■ **Stored data**:
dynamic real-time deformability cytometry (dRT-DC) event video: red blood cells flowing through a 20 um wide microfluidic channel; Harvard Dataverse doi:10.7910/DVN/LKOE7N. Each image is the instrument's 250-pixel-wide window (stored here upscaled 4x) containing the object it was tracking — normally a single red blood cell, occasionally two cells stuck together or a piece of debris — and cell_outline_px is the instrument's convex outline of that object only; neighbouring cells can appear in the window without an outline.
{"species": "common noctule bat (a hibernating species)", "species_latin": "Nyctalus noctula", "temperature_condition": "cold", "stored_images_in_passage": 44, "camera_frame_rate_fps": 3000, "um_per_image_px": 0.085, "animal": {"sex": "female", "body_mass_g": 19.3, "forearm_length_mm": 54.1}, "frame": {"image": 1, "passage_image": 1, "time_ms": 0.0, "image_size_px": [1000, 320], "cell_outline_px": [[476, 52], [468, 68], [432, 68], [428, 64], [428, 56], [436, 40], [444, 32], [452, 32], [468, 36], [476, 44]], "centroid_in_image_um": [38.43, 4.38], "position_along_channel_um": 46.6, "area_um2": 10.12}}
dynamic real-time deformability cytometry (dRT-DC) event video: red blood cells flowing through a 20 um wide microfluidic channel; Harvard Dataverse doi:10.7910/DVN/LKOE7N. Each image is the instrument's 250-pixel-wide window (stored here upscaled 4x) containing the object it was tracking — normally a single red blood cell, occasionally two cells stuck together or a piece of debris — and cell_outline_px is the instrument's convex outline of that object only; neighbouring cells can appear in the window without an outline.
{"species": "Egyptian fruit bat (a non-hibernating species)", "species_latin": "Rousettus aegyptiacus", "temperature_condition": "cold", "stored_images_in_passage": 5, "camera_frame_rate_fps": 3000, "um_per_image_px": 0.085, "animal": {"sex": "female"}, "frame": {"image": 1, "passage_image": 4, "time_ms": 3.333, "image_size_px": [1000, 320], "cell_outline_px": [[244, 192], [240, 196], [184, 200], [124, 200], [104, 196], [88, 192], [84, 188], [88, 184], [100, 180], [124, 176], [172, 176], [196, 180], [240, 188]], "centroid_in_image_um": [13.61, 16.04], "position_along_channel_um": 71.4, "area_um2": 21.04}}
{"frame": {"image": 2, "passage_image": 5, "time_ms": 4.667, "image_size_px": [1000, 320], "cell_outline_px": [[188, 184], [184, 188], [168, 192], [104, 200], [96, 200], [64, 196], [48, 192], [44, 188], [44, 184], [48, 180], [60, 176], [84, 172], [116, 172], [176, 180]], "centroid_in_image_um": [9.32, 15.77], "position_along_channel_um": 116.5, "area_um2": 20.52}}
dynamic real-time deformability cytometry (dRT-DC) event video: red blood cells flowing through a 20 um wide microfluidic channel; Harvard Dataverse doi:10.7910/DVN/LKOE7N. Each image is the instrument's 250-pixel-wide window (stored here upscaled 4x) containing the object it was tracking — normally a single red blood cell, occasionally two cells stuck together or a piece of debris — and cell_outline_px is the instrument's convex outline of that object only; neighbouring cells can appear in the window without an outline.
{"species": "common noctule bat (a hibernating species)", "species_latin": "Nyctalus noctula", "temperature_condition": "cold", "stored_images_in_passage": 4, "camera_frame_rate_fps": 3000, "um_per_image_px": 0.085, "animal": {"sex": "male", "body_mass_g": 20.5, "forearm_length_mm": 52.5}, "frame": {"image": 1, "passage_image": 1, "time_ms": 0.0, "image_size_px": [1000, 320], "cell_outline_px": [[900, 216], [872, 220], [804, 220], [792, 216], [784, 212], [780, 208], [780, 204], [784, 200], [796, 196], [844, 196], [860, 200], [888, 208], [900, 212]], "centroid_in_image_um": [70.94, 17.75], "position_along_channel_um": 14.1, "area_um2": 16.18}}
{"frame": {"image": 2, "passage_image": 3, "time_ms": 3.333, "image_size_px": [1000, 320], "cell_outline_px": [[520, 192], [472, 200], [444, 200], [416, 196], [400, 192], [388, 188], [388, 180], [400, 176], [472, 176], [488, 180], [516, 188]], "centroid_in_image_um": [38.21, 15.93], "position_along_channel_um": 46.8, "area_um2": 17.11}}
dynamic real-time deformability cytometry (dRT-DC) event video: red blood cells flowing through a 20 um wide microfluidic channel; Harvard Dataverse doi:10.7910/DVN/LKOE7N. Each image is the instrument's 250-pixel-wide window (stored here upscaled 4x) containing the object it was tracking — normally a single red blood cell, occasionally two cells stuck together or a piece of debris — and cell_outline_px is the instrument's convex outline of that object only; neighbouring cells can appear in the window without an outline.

■ **Your goal**:
Please restate the whole listing word for word.

■ **Answer in full**:
dynamic real-time deformability cytometry (dRT-DC) event video: red blood cells flowing through a 20 um wide microfluidic channel; Harvard Dataverse doi:10.7910/DVN/LKOE7N. Each image is the instrument's 250-pixel-wide window (stored here upscaled 4x) containing the object it was tracking — normally a single red blood cell, occasionally two cells stuck together or a piece of debris — and cell_outline_px is the instrument's convex outline of that object only; neighbouring cells can appear in the window without an outline.
{"species": "common noctule bat (a hibernating species)", "species_latin": "Nyctalus noctula", "temperature_condition": "cold", "stored_images_in_passage": 44, "camera_frame_rate_fps": 3000, "um_per_image_px": 0.085, "animal": {"sex": "female", "body_mass_g": 19.3, "forearm_length_mm": 54.1}, "frame": {"image": 1, "passage_image": 1, "time_ms": 0.0, "image_size_px": [1000, 320], "cell_outline_px": [[476, 52], [468, 68], [432, 68], [428, 64], [428, 56], [436, 40], [444, 32], [452, 32], [468, 36], [476, 44]], "centroid_in_image_um": [38.43, 4.38], "position_along_channel_um": 46.6, "area_um2": 10.12}}
dynamic real-time deformability cytometry (dRT-DC) event video: red blood cells flowing through a 20 um wide microfluidic channel; Harvard Dataverse doi:10.7910/DVN/LKOE7N. Each image is the instrument's 250-pixel-wide window (stored here upscaled 4x) containing the object it was tracking — normally a single red blood cell, occasionally two cells stuck together or a piece of debris — and cell_outline_px is the instrument's convex outline of that object only; neighbouring cells can appear in the window without an outline.
{"species": "Egyptian fruit bat (a non-hibernating species)", "species_latin": "Rousettus aegyptiacus", "temperature_condition": "cold", "stored_images_in_passage": 5, "camera_frame_rate_fps": 3000, "um_per_image_px": 0.085, "animal": {"sex": "female"}, "frame": {"image": 1, "passage_image": 4, "time_ms": 3.333, "image_size_px": [1000, 320], "cell_outline_px": [[244, 192], [240, 196], [184, 200], [124, 200], [104, 196], [88, 192], [84, 188], [88, 184], [100, 180], [124, 176], [172, 176], [196, 180], [240, 188]], "centroid_in_image_um": [13.61, 16.04], "position_along_channel_um": 71.4, "area_um2": 21.04}}
{"frame": {"image": 2, "passage_image": 5, "time_ms": 4.667, "image_size_px": [1000, 320], "cell_outline_px": [[188, 184], [184, 188], [168, 192], [104, 200], [96, 200], [64, 196], [48, 192], [44, 188], [44, 184], [48, 180], [60, 176], [84, 172], [116, 172], [176, 180]], "centroid_in_image_um": [9.32, 15.77], "position_along_channel_um": 116.5, "area_um2": 20.52}}
dynamic real-time deformability cytometry (dRT-DC) event video: red blood cells flowing through a 20 um wide microfluidic channel; Harvard Dataverse doi:10.7910/DVN/LKOE7N. Each image is the instrument's 250-pixel-wide window (stored here upscaled 4x) containing the object it was tracking — normally a single red blood cell, occasionally two cells stuck together or a piece of debris — and cell_outline_px is the instrument's convex outline of that object only; neighbouring cells can appear in the window without an outline.
{"species": "common noctule bat (a hibernating species)", "species_latin": "Nyctalus noctula", "temperature_condition": "cold", "stored_images_in_passage": 4, "camera_frame_rate_fps": 3000, "um_per_image_px": 0.085, "animal": {"sex": "male", "body_mass_g": 20.5, "forearm_length_mm": 52.5}, "frame": {"image": 1, "passage_image": 1, "time_ms": 0.0, "image_size_px": [1000, 320], "cell_outline_px": [[900, 216], [872, 220], [804, 220], [792, 216], [784, 212], [780, 208], [780, 204], [784, 200], [796, 196], [844, 196], [860, 200], [888, 208], [900, 212]], "centroid_in_image_um": [70.94, 17.75], "position_along_channel_um": 14.1, "area_um2": 16.18}}
{"frame": {"image": 2, "passage_image": 3, "time_ms": 3.333, "image_size_px": [1000, 320], "cell_outline_px": [[520, 192], [472, 200], [444, 200], [416, 196], [400, 192], [388, 188], [388, 180], [400, 176], [472, 176], [488, 180], [516, 188]], "centroid_in_image_um": [38.21, 15.93], "position_along_channel_um": 46.8, "area_um2": 17.11}}
dynamic real-time deformability cytometry (dRT-DC) event video: red blood cells flowing through a 20 um wide microfluidic channel; Harvard Dataverse doi:10.7910/DVN/LKOE7N. Each image is the instrument's 250-pixel-wide window (stored here upscaled 4x) containing the object it was tracking — normally a single red blood cell, occasionally two cells stuck together or a piece of debris — and cell_outline_px is the instrument's convex outline of that object only; neighbouring cells can appear in the window without an outline.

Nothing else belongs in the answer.